### TASK
Count the lines in the records below that contain the string "Example", treating uppercase and lowercase letters as distinct, and reply with the number alone.

— Start —

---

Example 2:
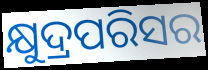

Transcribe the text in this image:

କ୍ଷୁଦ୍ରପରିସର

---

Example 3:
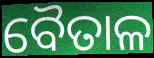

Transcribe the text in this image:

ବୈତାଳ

— End —
— Start —

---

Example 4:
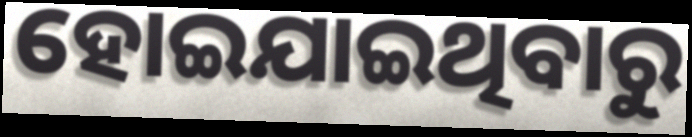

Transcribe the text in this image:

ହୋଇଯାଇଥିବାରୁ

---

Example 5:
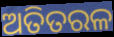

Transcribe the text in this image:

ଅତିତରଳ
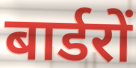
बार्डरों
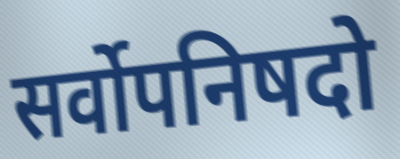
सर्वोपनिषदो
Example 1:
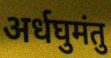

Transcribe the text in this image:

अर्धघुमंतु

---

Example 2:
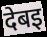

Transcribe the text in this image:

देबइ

— End —

### CORRECT RESULT
6